Your job is to set down the stretch of entries that opens with the line containing "I'm Sanjeev! 👋" and closes with the line containing "- I love exploring". Keep both end lines, copy each exactly, and add nothing.

Data provided.
——
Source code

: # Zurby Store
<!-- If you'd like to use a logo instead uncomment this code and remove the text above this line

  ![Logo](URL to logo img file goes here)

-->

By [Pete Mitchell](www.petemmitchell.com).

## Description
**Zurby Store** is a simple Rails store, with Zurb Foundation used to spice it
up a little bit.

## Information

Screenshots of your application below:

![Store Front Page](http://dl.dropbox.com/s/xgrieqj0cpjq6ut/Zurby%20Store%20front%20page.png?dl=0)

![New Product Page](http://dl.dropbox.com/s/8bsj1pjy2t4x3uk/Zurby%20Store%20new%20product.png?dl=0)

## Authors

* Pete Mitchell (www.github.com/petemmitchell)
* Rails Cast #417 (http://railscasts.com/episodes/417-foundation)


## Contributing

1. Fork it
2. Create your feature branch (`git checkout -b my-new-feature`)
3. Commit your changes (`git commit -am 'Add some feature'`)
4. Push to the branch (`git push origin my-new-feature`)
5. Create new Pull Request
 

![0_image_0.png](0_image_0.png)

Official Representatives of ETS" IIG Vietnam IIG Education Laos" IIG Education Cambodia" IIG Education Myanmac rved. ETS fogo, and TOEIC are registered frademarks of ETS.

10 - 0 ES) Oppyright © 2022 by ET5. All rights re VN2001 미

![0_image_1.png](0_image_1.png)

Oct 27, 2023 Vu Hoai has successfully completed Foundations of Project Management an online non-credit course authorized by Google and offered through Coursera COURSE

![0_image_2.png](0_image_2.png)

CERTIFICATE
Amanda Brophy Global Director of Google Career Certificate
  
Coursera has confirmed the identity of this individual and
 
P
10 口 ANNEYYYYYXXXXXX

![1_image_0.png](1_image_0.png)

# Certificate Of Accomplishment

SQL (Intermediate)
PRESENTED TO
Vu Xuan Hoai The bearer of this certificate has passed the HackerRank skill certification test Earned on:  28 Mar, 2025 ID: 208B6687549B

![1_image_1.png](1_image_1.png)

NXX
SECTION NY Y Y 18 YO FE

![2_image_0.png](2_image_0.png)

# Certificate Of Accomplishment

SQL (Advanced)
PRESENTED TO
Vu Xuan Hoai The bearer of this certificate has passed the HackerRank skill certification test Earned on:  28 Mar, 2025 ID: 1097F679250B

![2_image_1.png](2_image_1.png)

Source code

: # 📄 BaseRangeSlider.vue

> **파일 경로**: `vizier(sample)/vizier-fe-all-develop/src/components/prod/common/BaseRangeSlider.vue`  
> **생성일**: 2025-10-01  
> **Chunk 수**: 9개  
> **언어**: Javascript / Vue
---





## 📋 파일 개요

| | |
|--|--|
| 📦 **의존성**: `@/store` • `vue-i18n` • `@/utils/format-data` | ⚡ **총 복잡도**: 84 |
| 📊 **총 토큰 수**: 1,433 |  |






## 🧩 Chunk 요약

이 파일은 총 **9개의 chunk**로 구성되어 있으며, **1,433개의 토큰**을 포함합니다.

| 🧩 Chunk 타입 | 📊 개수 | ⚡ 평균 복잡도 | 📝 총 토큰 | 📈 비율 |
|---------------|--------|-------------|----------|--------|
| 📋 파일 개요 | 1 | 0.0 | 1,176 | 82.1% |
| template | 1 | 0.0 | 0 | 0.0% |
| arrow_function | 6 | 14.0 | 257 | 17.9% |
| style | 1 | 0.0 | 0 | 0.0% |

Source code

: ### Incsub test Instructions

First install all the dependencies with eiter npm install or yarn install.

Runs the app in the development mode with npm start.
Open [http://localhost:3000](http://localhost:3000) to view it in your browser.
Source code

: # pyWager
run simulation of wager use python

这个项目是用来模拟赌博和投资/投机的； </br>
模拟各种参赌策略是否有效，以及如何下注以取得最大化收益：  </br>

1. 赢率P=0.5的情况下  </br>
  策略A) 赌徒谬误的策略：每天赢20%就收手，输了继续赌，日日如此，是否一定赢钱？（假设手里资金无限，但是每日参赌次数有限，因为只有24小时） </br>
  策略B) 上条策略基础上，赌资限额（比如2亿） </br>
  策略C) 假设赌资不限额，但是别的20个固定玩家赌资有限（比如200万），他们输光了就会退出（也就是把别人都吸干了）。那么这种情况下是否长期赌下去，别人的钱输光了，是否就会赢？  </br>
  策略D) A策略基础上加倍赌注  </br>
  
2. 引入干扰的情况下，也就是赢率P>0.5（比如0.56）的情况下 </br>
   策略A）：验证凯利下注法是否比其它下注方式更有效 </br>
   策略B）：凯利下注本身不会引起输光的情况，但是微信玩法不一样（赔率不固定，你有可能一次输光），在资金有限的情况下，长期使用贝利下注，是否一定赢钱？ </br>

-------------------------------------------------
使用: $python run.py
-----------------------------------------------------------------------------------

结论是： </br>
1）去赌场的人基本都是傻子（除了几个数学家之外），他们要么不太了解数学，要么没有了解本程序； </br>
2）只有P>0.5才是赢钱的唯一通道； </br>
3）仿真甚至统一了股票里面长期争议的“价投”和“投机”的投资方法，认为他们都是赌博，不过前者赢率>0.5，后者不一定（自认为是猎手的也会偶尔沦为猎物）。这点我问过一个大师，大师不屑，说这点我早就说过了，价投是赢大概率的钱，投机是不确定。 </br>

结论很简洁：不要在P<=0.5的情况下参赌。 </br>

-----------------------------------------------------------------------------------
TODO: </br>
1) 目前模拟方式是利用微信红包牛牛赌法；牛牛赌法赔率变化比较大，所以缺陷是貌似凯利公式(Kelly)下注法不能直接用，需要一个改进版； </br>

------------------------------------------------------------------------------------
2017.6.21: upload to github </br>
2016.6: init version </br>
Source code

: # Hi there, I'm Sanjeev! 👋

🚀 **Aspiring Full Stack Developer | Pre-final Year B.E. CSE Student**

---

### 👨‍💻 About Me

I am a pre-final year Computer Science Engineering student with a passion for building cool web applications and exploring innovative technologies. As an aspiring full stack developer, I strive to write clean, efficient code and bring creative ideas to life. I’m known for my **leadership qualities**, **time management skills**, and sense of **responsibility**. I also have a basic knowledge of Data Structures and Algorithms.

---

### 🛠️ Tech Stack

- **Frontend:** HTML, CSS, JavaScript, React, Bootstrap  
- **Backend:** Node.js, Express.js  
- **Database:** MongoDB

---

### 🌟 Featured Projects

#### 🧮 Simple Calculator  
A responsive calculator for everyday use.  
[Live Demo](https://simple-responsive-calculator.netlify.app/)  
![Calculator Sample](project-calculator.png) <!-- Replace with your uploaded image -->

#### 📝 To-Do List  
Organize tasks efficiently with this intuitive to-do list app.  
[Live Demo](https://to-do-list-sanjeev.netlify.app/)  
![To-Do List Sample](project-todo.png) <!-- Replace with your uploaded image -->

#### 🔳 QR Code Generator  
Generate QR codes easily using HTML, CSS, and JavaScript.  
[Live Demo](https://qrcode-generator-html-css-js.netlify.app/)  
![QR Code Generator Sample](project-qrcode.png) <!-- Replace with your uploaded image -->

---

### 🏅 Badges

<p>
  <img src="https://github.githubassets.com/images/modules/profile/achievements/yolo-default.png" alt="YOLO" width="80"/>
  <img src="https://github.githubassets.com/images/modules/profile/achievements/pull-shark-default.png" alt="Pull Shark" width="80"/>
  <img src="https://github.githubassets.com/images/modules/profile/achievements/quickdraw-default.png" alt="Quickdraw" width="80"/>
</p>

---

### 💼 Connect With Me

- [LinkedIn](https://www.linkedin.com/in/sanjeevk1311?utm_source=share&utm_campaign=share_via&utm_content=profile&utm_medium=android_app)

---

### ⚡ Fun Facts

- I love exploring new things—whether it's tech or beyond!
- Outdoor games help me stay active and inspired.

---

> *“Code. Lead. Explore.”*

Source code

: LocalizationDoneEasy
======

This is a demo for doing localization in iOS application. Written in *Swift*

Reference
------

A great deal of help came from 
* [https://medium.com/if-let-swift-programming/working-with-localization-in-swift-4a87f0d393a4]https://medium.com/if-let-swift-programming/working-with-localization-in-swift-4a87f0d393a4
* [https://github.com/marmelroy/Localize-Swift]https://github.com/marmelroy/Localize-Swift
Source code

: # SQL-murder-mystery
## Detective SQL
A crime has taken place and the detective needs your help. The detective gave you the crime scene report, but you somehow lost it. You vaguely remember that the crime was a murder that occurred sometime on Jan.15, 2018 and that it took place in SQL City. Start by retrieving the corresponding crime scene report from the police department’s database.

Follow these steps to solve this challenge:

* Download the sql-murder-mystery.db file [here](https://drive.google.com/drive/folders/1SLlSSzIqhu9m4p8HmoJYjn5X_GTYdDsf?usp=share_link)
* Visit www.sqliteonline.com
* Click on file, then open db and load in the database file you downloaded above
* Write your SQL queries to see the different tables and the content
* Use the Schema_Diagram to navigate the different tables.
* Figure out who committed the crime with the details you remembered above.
——
Output below.
: # Hi there, I'm Sanjeev! 👋

🚀 **Aspiring Full Stack Developer | Pre-final Year B.E. CSE Student**

---

### 👨‍💻 About Me

I am a pre-final year Computer Science Engineering student with a passion for building cool web applications and exploring innovative technologies. As an aspiring full stack developer, I strive to write clean, efficient code and bring creative ideas to life. I’m known for my **leadership qualities**, **time management skills**, and sense of **responsibility**. I also have a basic knowledge of Data Structures and Algorithms.

---

### 🛠️ Tech Stack

- **Frontend:** HTML, CSS, JavaScript, React, Bootstrap  
- **Backend:** Node.js, Express.js  
- **Database:** MongoDB

---

### 🌟 Featured Projects

#### 🧮 Simple Calculator  
A responsive calculator for everyday use.  
[Live Demo](https://simple-responsive-calculator.netlify.app/)  
![Calculator Sample](project-calculator.png) <!-- Replace with your uploaded image -->

#### 📝 To-Do List  
Organize tasks efficiently with this intuitive to-do list app.  
[Live Demo](https://to-do-list-sanjeev.netlify.app/)  
![To-Do List Sample](project-todo.png) <!-- Replace with your uploaded image -->

#### 🔳 QR Code Generator  
Generate QR codes easily using HTML, CSS, and JavaScript.  
[Live Demo](https://qrcode-generator-html-css-js.netlify.app/)  
![QR Code Generator Sample](project-qrcode.png) <!-- Replace with your uploaded image -->

---

### 🏅 Badges

<p>
  <img src="https://github.githubassets.com/images/modules/profile/achievements/yolo-default.png" alt="YOLO" width="80"/>
  <img src="https://github.githubassets.com/images/modules/profile/achievements/pull-shark-default.png" alt="Pull Shark" width="80"/>
  <img src="https://github.githubassets.com/images/modules/profile/achievements/quickdraw-default.png" alt="Quickdraw" width="80"/>
</p>

---

### 💼 Connect With Me

- [LinkedIn](https://www.linkedin.com/in/sanjeevk1311?utm_source=share&utm_campaign=share_via&utm_content=profile&utm_medium=android_app)

---

### ⚡ Fun Facts

- I love exploring new things—whether it's tech or beyond!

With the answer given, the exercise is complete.